[Text-based hardware design files]
------------------------------------------------------------------------

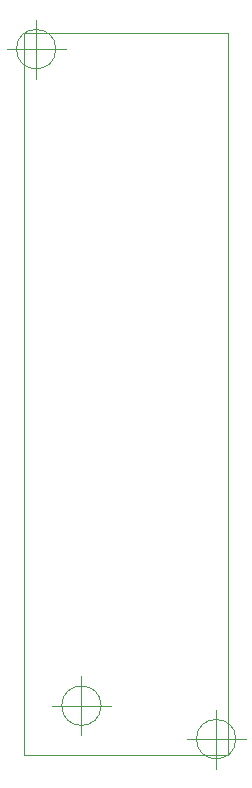
<source format=gbr>
G04 #@! TF.GenerationSoftware,KiCad,Pcbnew,(5.1.5)-3*
G04 #@! TF.CreationDate,2020-09-09T09:45:17-04:00*
G04 #@! TF.ProjectId,DIP48-XC9572XL,44495034-382d-4584-9339-353732584c2e,1*
G04 #@! TF.SameCoordinates,Original*
G04 #@! TF.FileFunction,Profile,NP*
%FSLAX46Y46*%
G04 Gerber Fmt 4.6, Leading zero omitted, Abs format (unit mm)*
G04 Created by KiCad (PCBNEW (5.1.5)-3) date 2020-09-09 09:45:17*
%MOMM*%
%LPD*%
G04 APERTURE LIST*
%ADD10C,0.100000*%
G04 APERTURE END LIST*
D10*
X87417066Y-103403400D02*
G75*
G03X87417066Y-103403400I-1666666J0D01*
G01*
X83250400Y-103403400D02*
X88250400Y-103403400D01*
X85750400Y-100903400D02*
X85750400Y-105903400D01*
X98821666Y-106235500D02*
G75*
G03X98821666Y-106235500I-1666666J0D01*
G01*
X94655000Y-106235500D02*
X99655000Y-106235500D01*
X97155000Y-103735500D02*
X97155000Y-108735500D01*
X83581666Y-47815500D02*
G75*
G03X83581666Y-47815500I-1666666J0D01*
G01*
X79415000Y-47815500D02*
X84415000Y-47815500D01*
X81915000Y-45315500D02*
X81915000Y-50315500D01*
X80899000Y-107569000D02*
X80899000Y-46418500D01*
X98171000Y-107569000D02*
X80899000Y-107569000D01*
X98171000Y-46418500D02*
X98171000Y-107569000D01*
X80899000Y-46418500D02*
X98171000Y-46418500D01*
M02*

</source>
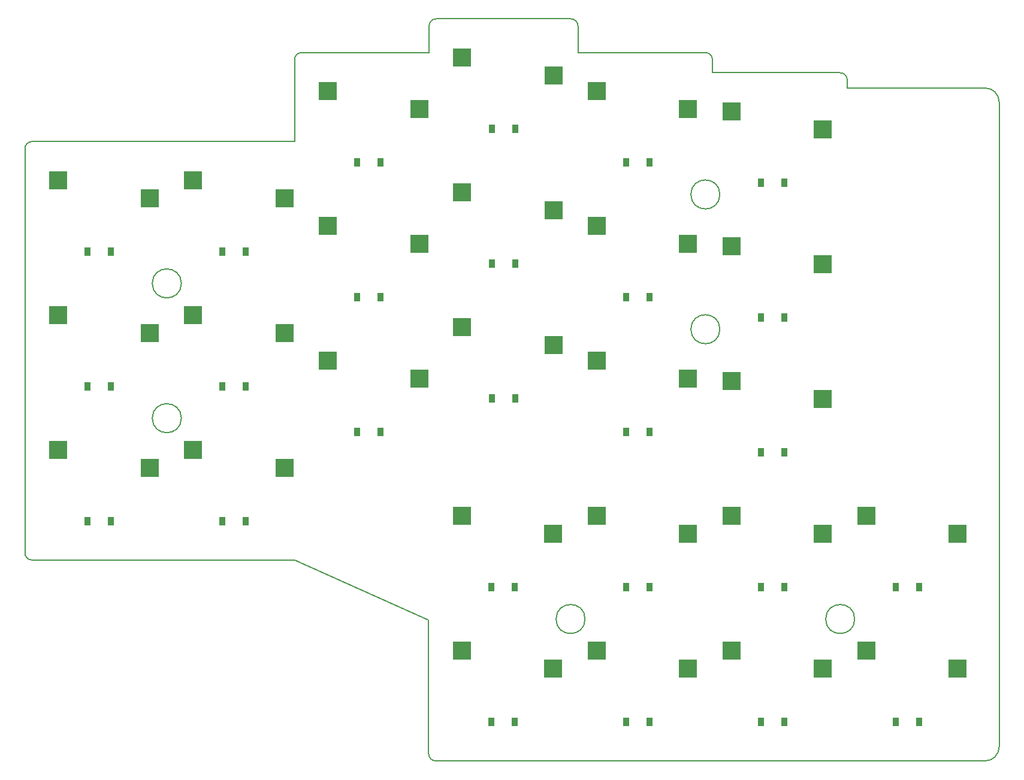
<source format=gbr>
G04 #@! TF.GenerationSoftware,KiCad,Pcbnew,5.1.5+dfsg1-2build2*
G04 #@! TF.CreationDate,2022-10-22T21:51:20+00:00*
G04 #@! TF.ProjectId,board,626f6172-642e-46b6-9963-61645f706362,v1.0.0*
G04 #@! TF.SameCoordinates,Original*
G04 #@! TF.FileFunction,Paste,Top*
G04 #@! TF.FilePolarity,Positive*
%FSLAX46Y46*%
G04 Gerber Fmt 4.6, Leading zero omitted, Abs format (unit mm)*
G04 Created by KiCad (PCBNEW 5.1.5+dfsg1-2build2) date 2022-10-22 21:51:20*
%MOMM*%
%LPD*%
G04 APERTURE LIST*
G04 #@! TA.AperFunction,Profile*
%ADD10C,0.150000*%
G04 #@! TD*
%ADD11R,2.550000X2.500000*%
%ADD12R,0.900000X1.200000*%
G04 APERTURE END LIST*
D10*
X9525000Y-10525000D02*
X46625000Y-10525000D01*
X8525000Y-9525000D02*
X8525000Y47625000D01*
X9525000Y-10525000D02*
G75*
G02X8525000Y-9525000I0J1000000D01*
G01*
X9525000Y48625000D02*
X46625000Y48625000D01*
X8525000Y47625000D02*
G75*
G02X9525000Y48625000I1000000J0D01*
G01*
X65625000Y61198000D02*
X47625000Y61198000D01*
X46625000Y60198000D02*
G75*
G02X47625000Y61198000I1000000J0D01*
G01*
X46625000Y60198000D02*
X46625000Y48625000D01*
X86675000Y61198000D02*
X86675000Y64960500D01*
X85675000Y65960500D02*
G75*
G02X86675000Y64960500I0J-1000000D01*
G01*
X85675000Y65960500D02*
X66625000Y65960500D01*
X65625000Y64960500D02*
G75*
G02X66625000Y65960500I1000000J0D01*
G01*
X65625000Y64960500D02*
X65625000Y61198000D01*
X105675000Y58340500D02*
X105675000Y60198000D01*
X104675000Y61198000D02*
G75*
G02X105675000Y60198000I0J-1000000D01*
G01*
X104675000Y61198000D02*
X86675000Y61198000D01*
X124725000Y56190500D02*
X124725000Y57340500D01*
X123725000Y58340500D02*
G75*
G02X124725000Y57340500I0J-1000000D01*
G01*
X123725000Y58340500D02*
X105675000Y58340500D01*
X65575000Y-37909500D02*
X65575000Y-18968378D01*
X66575000Y-38909500D02*
X144200000Y-38909500D01*
X66575000Y-38909500D02*
G75*
G02X65575000Y-37909500I0J1000000D01*
G01*
X65575000Y-18968378D02*
X46625000Y-10525000D01*
X146200000Y-36909500D02*
G75*
G02X144200000Y-38909500I-2000000J0D01*
G01*
X146200000Y-36909500D02*
X146200000Y54190500D01*
X144200000Y56190500D02*
G75*
G02X146200000Y54190500I0J-2000000D01*
G01*
X144200000Y56190500D02*
X124725000Y56190500D01*
X30625000Y28575000D02*
G75*
G03X30625000Y28575000I-2050000J0D01*
G01*
X30625000Y9525000D02*
G75*
G03X30625000Y9525000I-2050000J0D01*
G01*
X106725000Y41148000D02*
G75*
G03X106725000Y41148000I-2050000J0D01*
G01*
X106725000Y22098000D02*
G75*
G03X106725000Y22098000I-2050000J0D01*
G01*
X125775000Y-18859500D02*
G75*
G03X125775000Y-18859500I-2050000J0D01*
G01*
X87675000Y-18859500D02*
G75*
G03X87675000Y-18859500I-2050000J0D01*
G01*
D11*
G04 #@! TO.C,S1*
X26135000Y2540000D03*
X13208000Y5080000D03*
G04 #@! TD*
D12*
G04 #@! TO.C,D1*
X17400000Y-5000000D03*
X20700000Y-5000000D03*
G04 #@! TD*
D11*
G04 #@! TO.C,S2*
X26135000Y21590000D03*
X13208000Y24130000D03*
G04 #@! TD*
D12*
G04 #@! TO.C,D2*
X17400000Y14050000D03*
X20700000Y14050000D03*
G04 #@! TD*
D11*
G04 #@! TO.C,S3*
X26135000Y40640000D03*
X13208000Y43180000D03*
G04 #@! TD*
D12*
G04 #@! TO.C,D3*
X17400000Y33100000D03*
X20700000Y33100000D03*
G04 #@! TD*
D11*
G04 #@! TO.C,S4*
X45185000Y2540000D03*
X32258000Y5080000D03*
G04 #@! TD*
D12*
G04 #@! TO.C,D4*
X36450000Y-5000000D03*
X39750000Y-5000000D03*
G04 #@! TD*
D11*
G04 #@! TO.C,S5*
X45185000Y21590000D03*
X32258000Y24130000D03*
G04 #@! TD*
D12*
G04 #@! TO.C,D5*
X36450000Y14050000D03*
X39750000Y14050000D03*
G04 #@! TD*
D11*
G04 #@! TO.C,S6*
X45185000Y40640000D03*
X32258000Y43180000D03*
G04 #@! TD*
D12*
G04 #@! TO.C,D6*
X36450000Y33100000D03*
X39750000Y33100000D03*
G04 #@! TD*
D11*
G04 #@! TO.C,S7*
X64235000Y15113000D03*
X51308000Y17653000D03*
G04 #@! TD*
D12*
G04 #@! TO.C,D7*
X55500000Y7573000D03*
X58800000Y7573000D03*
G04 #@! TD*
D11*
G04 #@! TO.C,S8*
X64235000Y34163000D03*
X51308000Y36703000D03*
G04 #@! TD*
D12*
G04 #@! TO.C,D8*
X55500000Y26623000D03*
X58800000Y26623000D03*
G04 #@! TD*
D11*
G04 #@! TO.C,S9*
X64235000Y53213000D03*
X51308000Y55753000D03*
G04 #@! TD*
D12*
G04 #@! TO.C,D9*
X55500000Y45673000D03*
X58800000Y45673000D03*
G04 #@! TD*
D11*
G04 #@! TO.C,S10*
X83235000Y19875500D03*
X70308000Y22415500D03*
G04 #@! TD*
D12*
G04 #@! TO.C,D10*
X74500000Y12335500D03*
X77800000Y12335500D03*
G04 #@! TD*
D11*
G04 #@! TO.C,S11*
X83235000Y38925500D03*
X70308000Y41465500D03*
G04 #@! TD*
D12*
G04 #@! TO.C,D11*
X74500000Y31385500D03*
X77800000Y31385500D03*
G04 #@! TD*
D11*
G04 #@! TO.C,S12*
X83235000Y57975500D03*
X70308000Y60515500D03*
G04 #@! TD*
D12*
G04 #@! TO.C,D12*
X74500000Y50435500D03*
X77800000Y50435500D03*
G04 #@! TD*
D11*
G04 #@! TO.C,S13*
X102235000Y15113000D03*
X89308000Y17653000D03*
G04 #@! TD*
D12*
G04 #@! TO.C,D13*
X93500000Y7573000D03*
X96800000Y7573000D03*
G04 #@! TD*
D11*
G04 #@! TO.C,S14*
X102235000Y34163000D03*
X89308000Y36703000D03*
G04 #@! TD*
D12*
G04 #@! TO.C,D14*
X93500000Y26623000D03*
X96800000Y26623000D03*
G04 #@! TD*
D11*
G04 #@! TO.C,S15*
X102235000Y53213000D03*
X89308000Y55753000D03*
G04 #@! TD*
D12*
G04 #@! TO.C,D15*
X93500000Y45673000D03*
X96800000Y45673000D03*
G04 #@! TD*
D11*
G04 #@! TO.C,S16*
X121285000Y12255500D03*
X108358000Y14795500D03*
G04 #@! TD*
D12*
G04 #@! TO.C,D16*
X112550000Y4715500D03*
X115850000Y4715500D03*
G04 #@! TD*
D11*
G04 #@! TO.C,S17*
X121285000Y31305500D03*
X108358000Y33845500D03*
G04 #@! TD*
D12*
G04 #@! TO.C,D17*
X112550000Y23765500D03*
X115850000Y23765500D03*
G04 #@! TD*
D11*
G04 #@! TO.C,S18*
X121285000Y50355500D03*
X108358000Y52895500D03*
G04 #@! TD*
D12*
G04 #@! TO.C,D18*
X112550000Y42815500D03*
X115850000Y42815500D03*
G04 #@! TD*
D11*
G04 #@! TO.C,S19*
X83185000Y-6794500D03*
X70258000Y-4254500D03*
G04 #@! TD*
D12*
G04 #@! TO.C,D19*
X74450000Y-14334500D03*
X77750000Y-14334500D03*
G04 #@! TD*
D11*
G04 #@! TO.C,S20*
X83185000Y-25844500D03*
X70258000Y-23304500D03*
G04 #@! TD*
D12*
G04 #@! TO.C,D20*
X74450000Y-33384500D03*
X77750000Y-33384500D03*
G04 #@! TD*
D11*
G04 #@! TO.C,S21*
X102235000Y-6794500D03*
X89308000Y-4254500D03*
G04 #@! TD*
D12*
G04 #@! TO.C,D21*
X93500000Y-14334500D03*
X96800000Y-14334500D03*
G04 #@! TD*
D11*
G04 #@! TO.C,S22*
X102235000Y-25844500D03*
X89308000Y-23304500D03*
G04 #@! TD*
D12*
G04 #@! TO.C,D22*
X93500000Y-33384500D03*
X96800000Y-33384500D03*
G04 #@! TD*
D11*
G04 #@! TO.C,S23*
X121285000Y-6794500D03*
X108358000Y-4254500D03*
G04 #@! TD*
D12*
G04 #@! TO.C,D23*
X112550000Y-14334500D03*
X115850000Y-14334500D03*
G04 #@! TD*
D11*
G04 #@! TO.C,S24*
X121285000Y-25844500D03*
X108358000Y-23304500D03*
G04 #@! TD*
D12*
G04 #@! TO.C,D24*
X112550000Y-33384500D03*
X115850000Y-33384500D03*
G04 #@! TD*
D11*
G04 #@! TO.C,S25*
X140335000Y-6794500D03*
X127408000Y-4254500D03*
G04 #@! TD*
D12*
G04 #@! TO.C,D25*
X131600000Y-14334500D03*
X134900000Y-14334500D03*
G04 #@! TD*
D11*
G04 #@! TO.C,S26*
X140335000Y-25844500D03*
X127408000Y-23304500D03*
G04 #@! TD*
D12*
G04 #@! TO.C,D26*
X131600000Y-33384500D03*
X134900000Y-33384500D03*
G04 #@! TD*
M02*

</source>
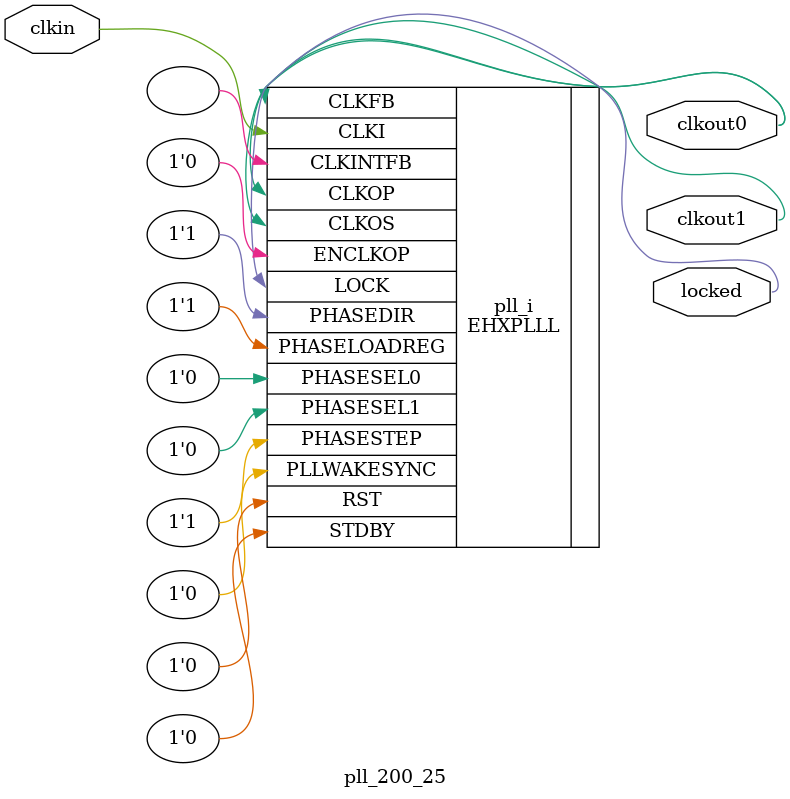
<source format=v>
module pll_200_25
(
    input clkin, // 25 MHz, 0 deg
    output clkout0, // 200 MHz, 0 deg
    output clkout1, // 25 MHz, 0 deg
    output locked
);
(* FREQUENCY_PIN_CLKI="25" *)
(* FREQUENCY_PIN_CLKOP="200" *)
(* FREQUENCY_PIN_CLKOS="25" *)
(* ICP_CURRENT="12" *) (* LPF_RESISTOR="8" *) (* MFG_ENABLE_FILTEROPAMP="1" *) (* MFG_GMCREF_SEL="2" *)
EHXPLLL #(
        .PLLRST_ENA("DISABLED"),
        .INTFB_WAKE("DISABLED"),
        .STDBY_ENABLE("DISABLED"),
        .DPHASE_SOURCE("DISABLED"),
        .OUTDIVIDER_MUXA("DIVA"),
        .OUTDIVIDER_MUXB("DIVB"),
        .OUTDIVIDER_MUXC("DIVC"),
        .OUTDIVIDER_MUXD("DIVD"),
        .CLKI_DIV(1),
        .CLKOP_ENABLE("ENABLED"),
        .CLKOP_DIV(3),
        .CLKOP_CPHASE(1),
        .CLKOP_FPHASE(0),
        .CLKOS_ENABLE("ENABLED"),
        .CLKOS_DIV(24),
        .CLKOS_CPHASE(1),
        .CLKOS_FPHASE(0),
        .FEEDBK_PATH("CLKOP"),
        .CLKFB_DIV(8)
    ) pll_i (
        .RST(1'b0),
        .STDBY(1'b0),
        .CLKI(clkin),
        .CLKOP(clkout0),
        .CLKOS(clkout1),
        .CLKFB(clkout0),
        .CLKINTFB(),
        .PHASESEL0(1'b0),
        .PHASESEL1(1'b0),
        .PHASEDIR(1'b1),
        .PHASESTEP(1'b1),
        .PHASELOADREG(1'b1),
        .PLLWAKESYNC(1'b0),
        .ENCLKOP(1'b0),
        .LOCK(locked)
	);
endmodule

</source>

------------------------------------------------------------------------

_THE PROBLEM_
Every line in the data that holds the string "format" should be copied.

_RESPONSE AREA_
<source format=gbr>
G04 Gerber Fmt 4.6, Leading zero omitted, Abs format (unit mm)*
<source format=gbr>
G04 Gerber Fmt 4.6, Leading zero omitted, Abs format (unit mm)*
<source format=v>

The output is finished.